Washington President Bush promised Wednesday that Washington "will do everything it can" to help Southern Californians fearing the worst from wildfires blazing through canyons and neighborhoods for a fourth straight day.
"Americans all across this land care deeply about them," the president said after a special Cabinet meeting on the crisis. "We're concerned about their safety. We're concerned about their property."
Officials throughout the Bush administration talked in blunt terms about offering more in this disaster than the feeble reaction that followed Hurricane Katrina. That storm blew ashore in August 2005, delivering a sharp blow to Bush's presidency and devastating a region whose misery still continues largely unabated two years later.

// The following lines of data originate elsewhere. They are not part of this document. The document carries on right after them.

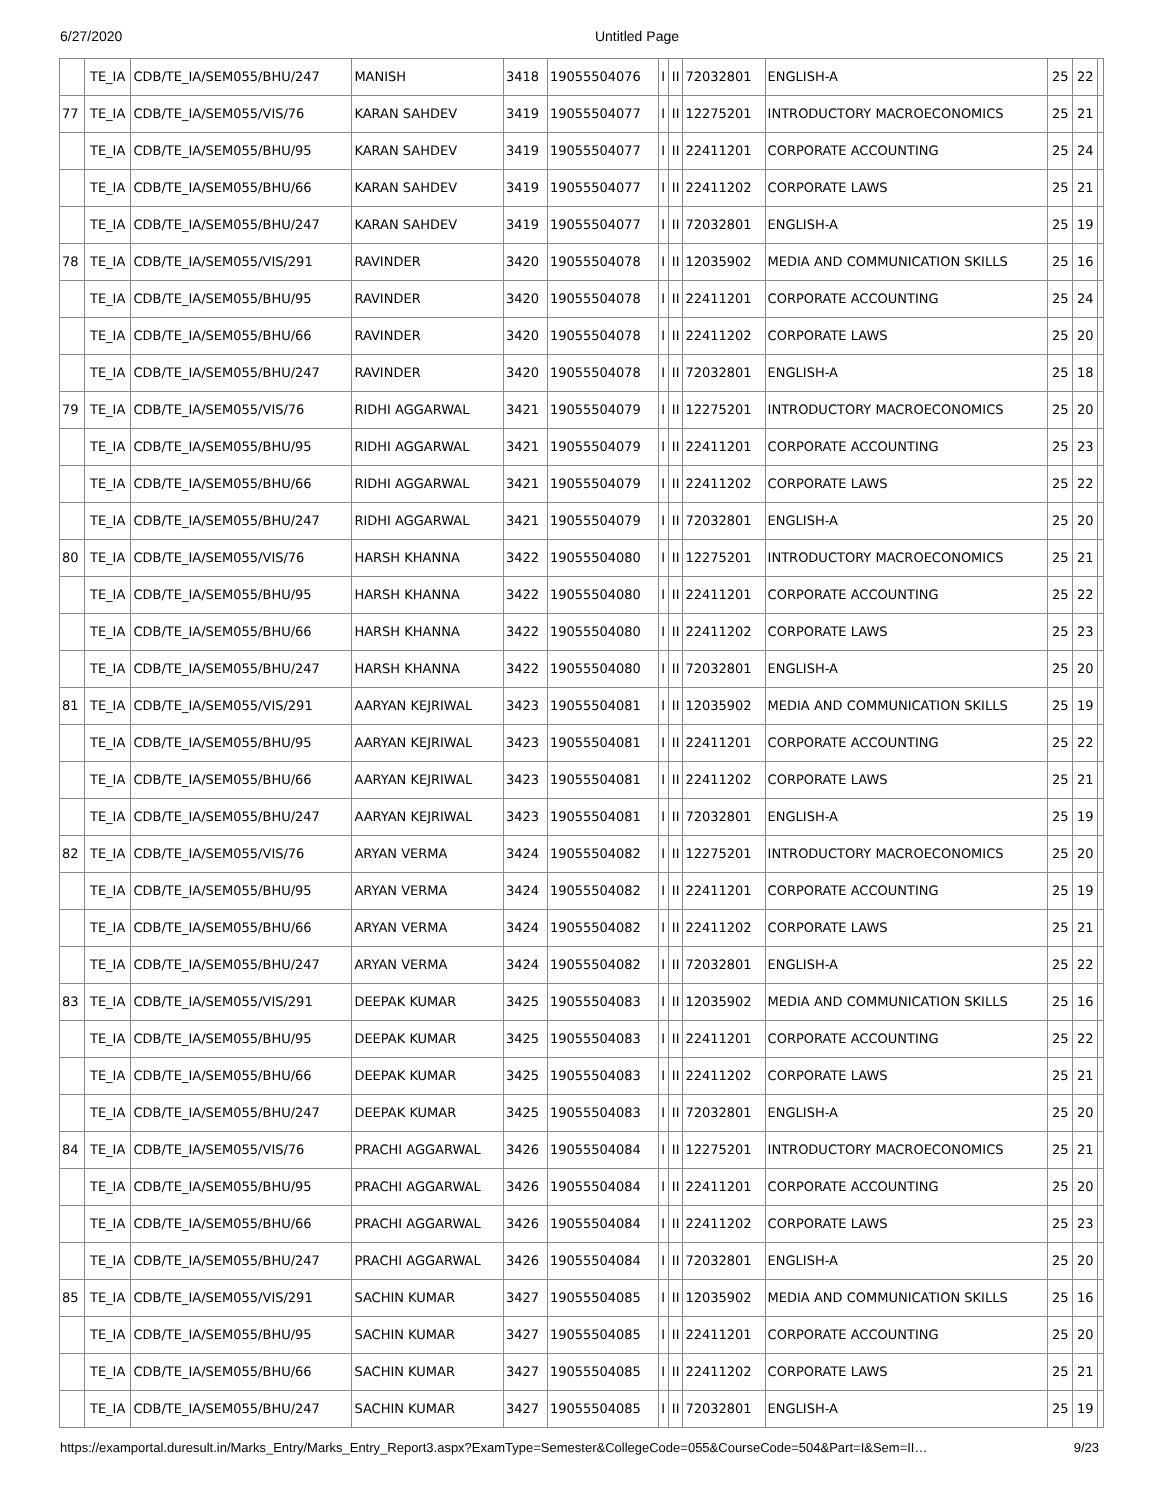6/27/2020 Untitled Page
| | TE_IA | CDB/TE_IA/SEM055/BHU/247 | MANISH | 3418 | 19055504076 | I | II | 72032801 | ENGLISH-A | 25 | 22 | |
| 77 | TE_IA | CDB/TE_IA/SEM055/VIS/76 | KARAN SAHDEV | 3419 | 19055504077 | I | II | 12275201 | INTRODUCTORY MACROECONOMICS | 25 | 21 | |
| | TE_IA | CDB/TE_IA/SEM055/BHU/95 | KARAN SAHDEV | 3419 | 19055504077 | I | II | 22411201 | CORPORATE ACCOUNTING | 25 | 24 | |
| | TE_IA | CDB/TE_IA/SEM055/BHU/66 | KARAN SAHDEV | 3419 | 19055504077 | I | II | 22411202 | CORPORATE LAWS | 25 | 21 | |
| | TE_IA | CDB/TE_IA/SEM055/BHU/247 | KARAN SAHDEV | 3419 | 19055504077 | I | II | 72032801 | ENGLISH-A | 25 | 19 | |
| 78 | TE_IA | CDB/TE_IA/SEM055/VIS/291 | RAVINDER | 3420 | 19055504078 | I | II | 12035902 | MEDIA AND COMMUNICATION SKILLS | 25 | 16 | |
| | TE_IA | CDB/TE_IA/SEM055/BHU/95 | RAVINDER | 3420 | 19055504078 | I | II | 22411201 | CORPORATE ACCOUNTING | 25 | 24 | |
| | TE_IA | CDB/TE_IA/SEM055/BHU/66 | RAVINDER | 3420 | 19055504078 | I | II | 22411202 | CORPORATE LAWS | 25 | 20 | |
| | TE_IA | CDB/TE_IA/SEM055/BHU/247 | RAVINDER | 3420 | 19055504078 | I | II | 72032801 | ENGLISH-A | 25 | 18 | |
| 79 | TE_IA | CDB/TE_IA/SEM055/VIS/76 | RIDHI AGGARWAL | 3421 | 19055504079 | I | II | 12275201 | INTRODUCTORY MACROECONOMICS | 25 | 20 | |
| | TE_IA | CDB/TE_IA/SEM055/BHU/95 | RIDHI AGGARWAL | 3421 | 19055504079 | I | II | 22411201 | CORPORATE ACCOUNTING | 25 | 23 | |
| | TE_IA | CDB/TE_IA/SEM055/BHU/66 | RIDHI AGGARWAL | 3421 | 19055504079 | I | II | 22411202 | CORPORATE LAWS | 25 | 22 | |
| | TE_IA | CDB/TE_IA/SEM055/BHU/247 | RIDHI AGGARWAL | 3421 | 19055504079 | I | II | 72032801 | ENGLISH-A | 25 | 20 | |
| 80 | TE_IA | CDB/TE_IA/SEM055/VIS/76 | HARSH KHANNA | 3422 | 19055504080 | I | II | 12275201 | INTRODUCTORY MACROECONOMICS | 25 | 21 | |
| | TE_IA | CDB/TE_IA/SEM055/BHU/95 | HARSH KHANNA | 3422 | 19055504080 | I | II | 22411201 | CORPORATE ACCOUNTING | 25 | 22 | |
| | TE_IA | CDB/TE_IA/SEM055/BHU/66 | HARSH KHANNA | 3422 | 19055504080 | I | II | 22411202 | CORPORATE LAWS | 25 | 23 | |
| | TE_IA | CDB/TE_IA/SEM055/BHU/247 | HARSH KHANNA | 3422 | 19055504080 | I | II | 72032801 | ENGLISH-A | 25 | 20 | |
| 81 | TE_IA | CDB/TE_IA/SEM055/VIS/291 | AARYAN KEJRIWAL | 3423 | 19055504081 | I | II | 12035902 | MEDIA AND COMMUNICATION SKILLS | 25 | 19 | |
| | TE_IA | CDB/TE_IA/SEM055/BHU/95 | AARYAN KEJRIWAL | 3423 | 19055504081 | I | II | 22411201 | CORPORATE ACCOUNTING | 25 | 22 | |
| | TE_IA | CDB/TE_IA/SEM055/BHU/66 | AARYAN KEJRIWAL | 3423 | 19055504081 | I | II | 22411202 | CORPORATE LAWS | 25 | 21 | |
| | TE_IA | CDB/TE_IA/SEM055/BHU/247 | AARYAN KEJRIWAL | 3423 | 19055504081 | I | II | 72032801 | ENGLISH-A | 25 | 19 | |
| 82 | TE_IA | CDB/TE_IA/SEM055/VIS/76 | ARYAN VERMA | 3424 | 19055504082 | I | II | 12275201 | INTRODUCTORY MACROECONOMICS | 25 | 20 | |
| | TE_IA | CDB/TE_IA/SEM055/BHU/95 | ARYAN VERMA | 3424 | 19055504082 | I | II | 22411201 | CORPORATE ACCOUNTING | 25 | 19 | |
| | TE_IA | CDB/TE_IA/SEM055/BHU/66 | ARYAN VERMA | 3424 | 19055504082 | I | II | 22411202 | CORPORATE LAWS | 25 | 21 | |
| | TE_IA | CDB/TE_IA/SEM055/BHU/247 | ARYAN VERMA | 3424 | 19055504082 | I | II | 72032801 | ENGLISH-A | 25 | 22 | |
| 83 | TE_IA | CDB/TE_IA/SEM055/VIS/291 | DEEPAK KUMAR | 3425 | 19055504083 | I | II | 12035902 | MEDIA AND COMMUNICATION SKILLS | 25 | 16 | |
| | TE_IA | CDB/TE_IA/SEM055/BHU/95 | DEEPAK KUMAR | 3425 | 19055504083 | I | II | 22411201 | CORPORATE ACCOUNTING | 25 | 22 | |
| | TE_IA | CDB/TE_IA/SEM055/BHU/66 | DEEPAK KUMAR | 3425 | 19055504083 | I | II | 22411202 | CORPORATE LAWS | 25 | 21 | |
| | TE_IA | CDB/TE_IA/SEM055/BHU/247 | DEEPAK KUMAR | 3425 | 19055504083 | I | II | 72032801 | ENGLISH-A | 25 | 20 | |
| 84 | TE_IA | CDB/TE_IA/SEM055/VIS/76 | PRACHI AGGARWAL | 3426 | 19055504084 | I | II | 12275201 | INTRODUCTORY MACROECONOMICS | 25 | 21 | |
| | TE_IA | CDB/TE_IA/SEM055/BHU/95 | PRACHI AGGARWAL | 3426 | 19055504084 | I | II | 22411201 | CORPORATE ACCOUNTING | 25 | 20 | |
| | TE_IA | CDB/TE_IA/SEM055/BHU/66 | PRACHI AGGARWAL | 3426 | 19055504084 | I | II | 22411202 | CORPORATE LAWS | 25 | 23 | |
| | TE_IA | CDB/TE_IA/SEM055/BHU/247 | PRACHI AGGARWAL | 3426 | 19055504084 | I | II | 72032801 | ENGLISH-A | 25 | 20 | |
| 85 | TE_IA | CDB/TE_IA/SEM055/VIS/291 | SACHIN KUMAR | 3427 | 19055504085 | I | II | 12035902 | MEDIA AND COMMUNICATION SKILLS | 25 | 16 | |
| | TE_IA | CDB/TE_IA/SEM055/BHU/95 | SACHIN KUMAR | 3427 | 19055504085 | I | II | 22411201 | CORPORATE ACCOUNTING | 25 | 20 | |
| | TE_IA | CDB/TE_IA/SEM055/BHU/66 | SACHIN KUMAR | 3427 | 19055504085 | I | II | 22411202 | CORPORATE LAWS | 25 | 21 | |
| | TE_IA | CDB/TE_IA/SEM055/BHU/247 | SACHIN KUMAR | 3427 | 19055504085 | I | II | 72032801 | ENGLISH-A | 25 | 19 | |
https://examportal.duresult.in/Marks_Entry/Marks_Entry_Report3.aspx?ExamType=Semester&CollegeCode=055&CourseCode=504&Part=I&Sem=II… 9/23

The California fires are the first disaster since then that begins to approach the scale of Katrina. The White House was determined to convey a picture of a speedy and effective response, and seemed resigned to comparisons despite the different circumstances of the two crises - for instance the relative poverty of the Katrina victims and the hurricane's much more comprehensive reach.
Since Sunday, the fires have charred about 426,000 acres and caused at least a half-million people to evacuate.
And even as a dozen fires continued to burn and thousands of people sat in shelters wondering if their homes had been destroyed, officials began to look beyond the moment. San Diego County's director of emergency services, Ron Lane, said the fires have caused at least $1 billion in damage there alone.
Bush prepared to travel to the region today for a firsthand look at how the disaster is unfolding and how Washington's efforts to help are working. He also upped the government's engagement by signing a major disaster declaration for California.